Abstract (deu)
Genes can be divided into gene families, which are defined by homology, and let presume that the genes evolved from a common ancestral gene. In this content the size of a gene family is subject to evolutionary change.
We model gene duplications and deletions using a birth-and-death process. Based on the number of gene copies in a set of extant species, we apply a maximum likelihood approach to infer the birth-rate and the death-rate due to duplications and deletions respectively. Furthermore we determine the number of gene copies of the most recent common ancestor.
To validate this strategy, we performed simulation studies. Assuming a fixed number of gene copies for the ancestor and specific rates for duplication and deletion of genes, we simulated the evolution of the number of gene copies along a phylogenetic tree. Using our maximum likelihood framework, we subsequently estimated the rates and the ancestral number used for the simulation. A collection of different simulation studies showed that the maximum likelihood approach infers the given parameter quite good.

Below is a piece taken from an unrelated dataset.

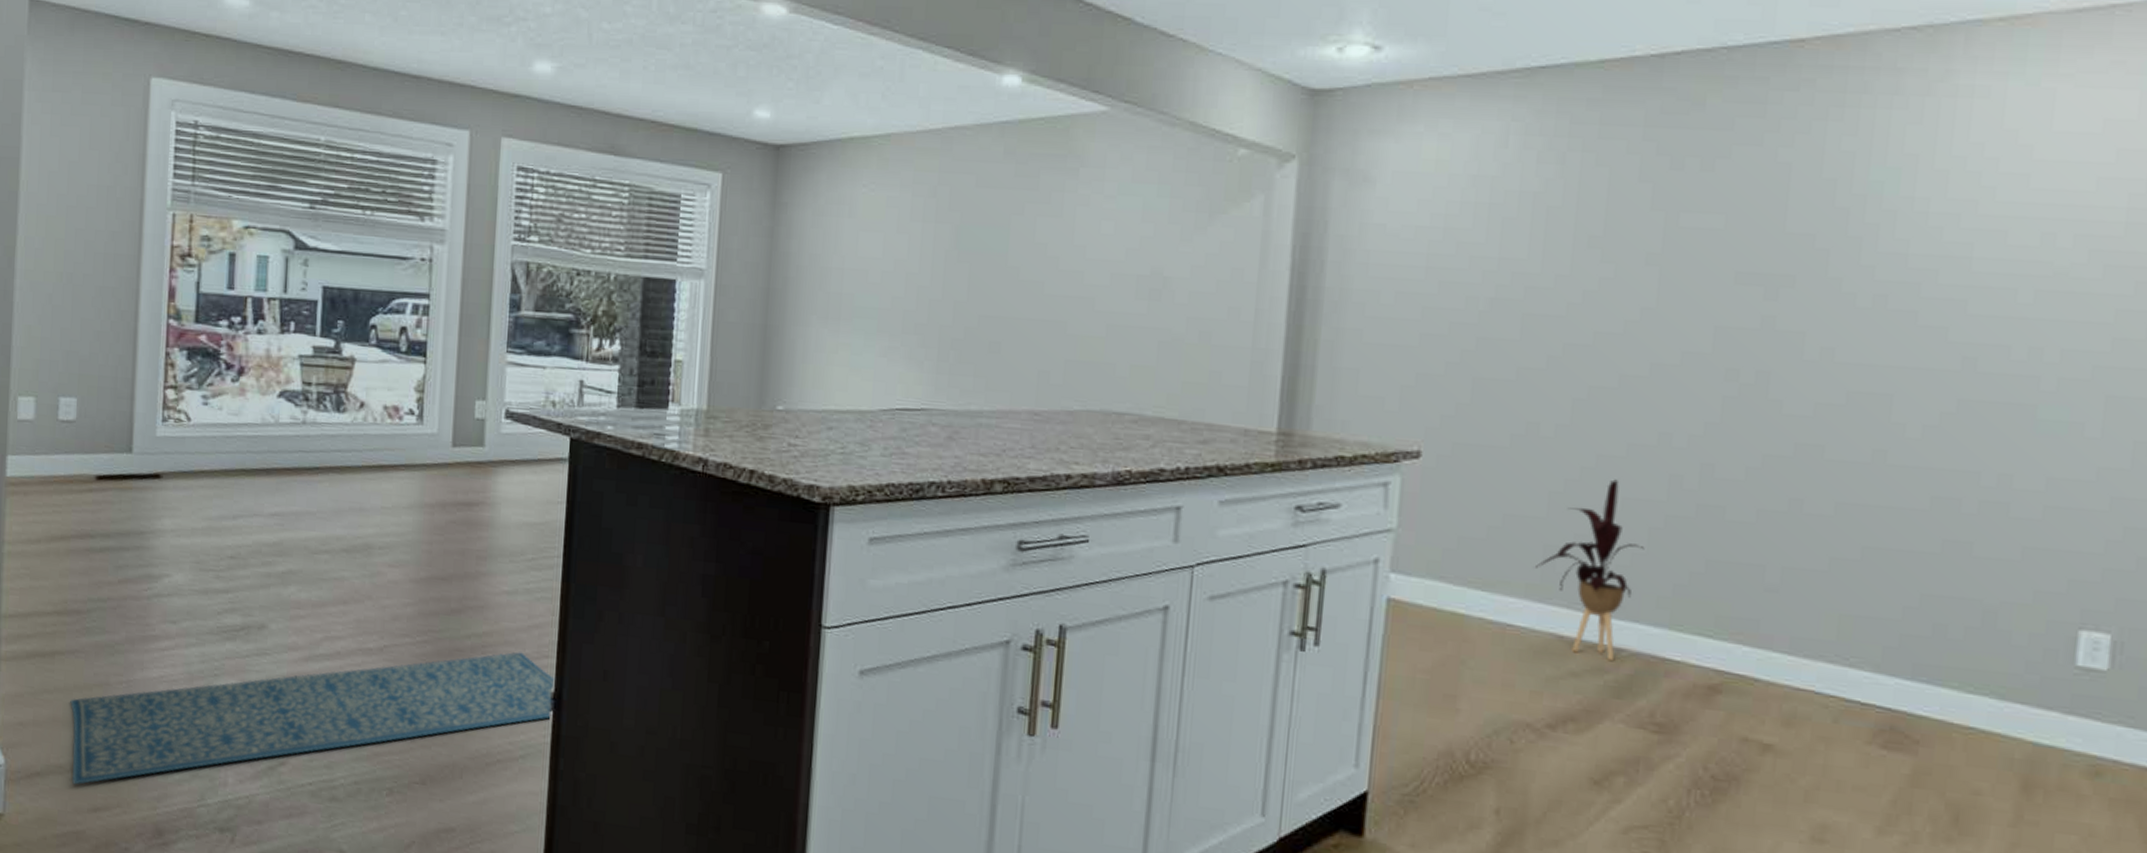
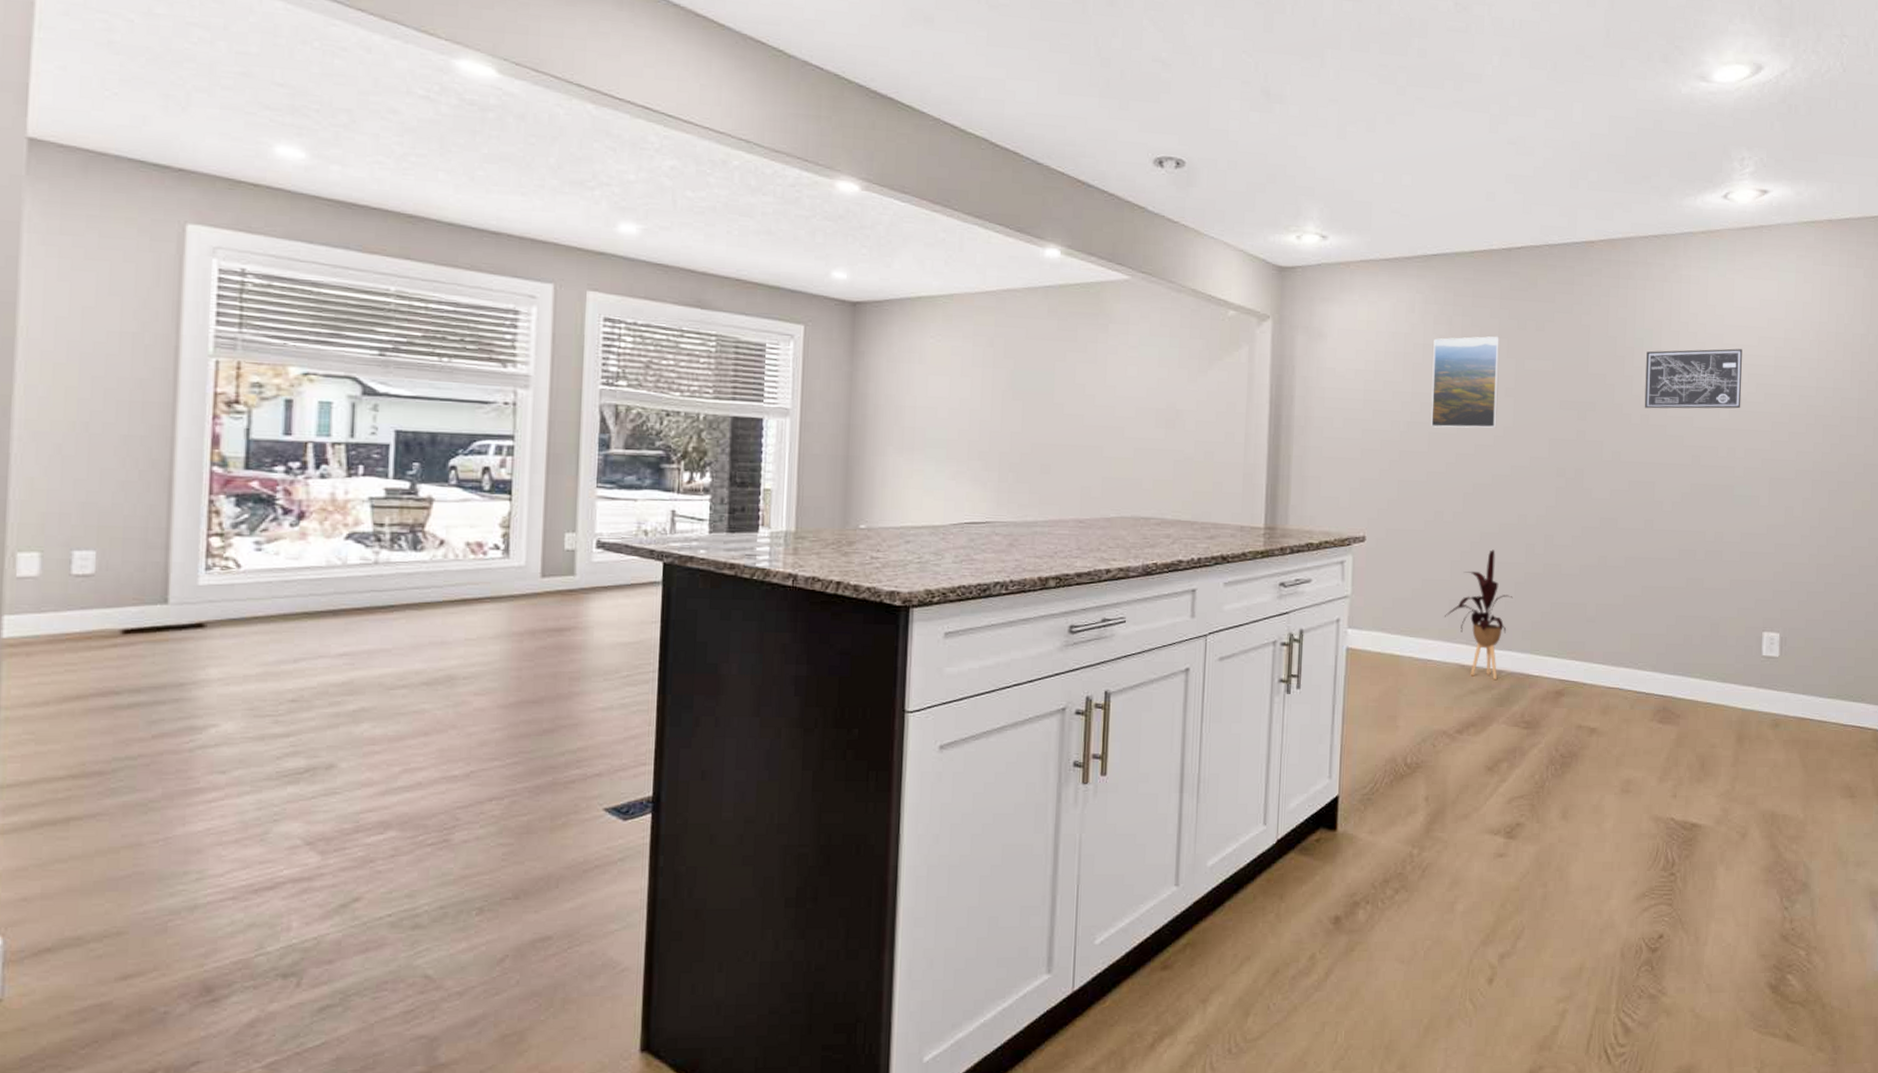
rug: present [70,652,555,785] -> none [90,763,653,955]
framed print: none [1526,179,1641,310] -> present [1431,336,1500,428]
wall art: none [1880,196,2065,288] -> present [1644,348,1742,409]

We further applied our method to biological gene family data from vertebrates of the Inparanoid and the Ensembl databases. Compared to previous reported rates our estimates are about one magnitude lower. The data was also considered with regards to model violations, since it is assumed that e.g. large-scale duplication, like whole genome duplications, have occurred during evolution. Hence, extensions of our method and future work are discussed.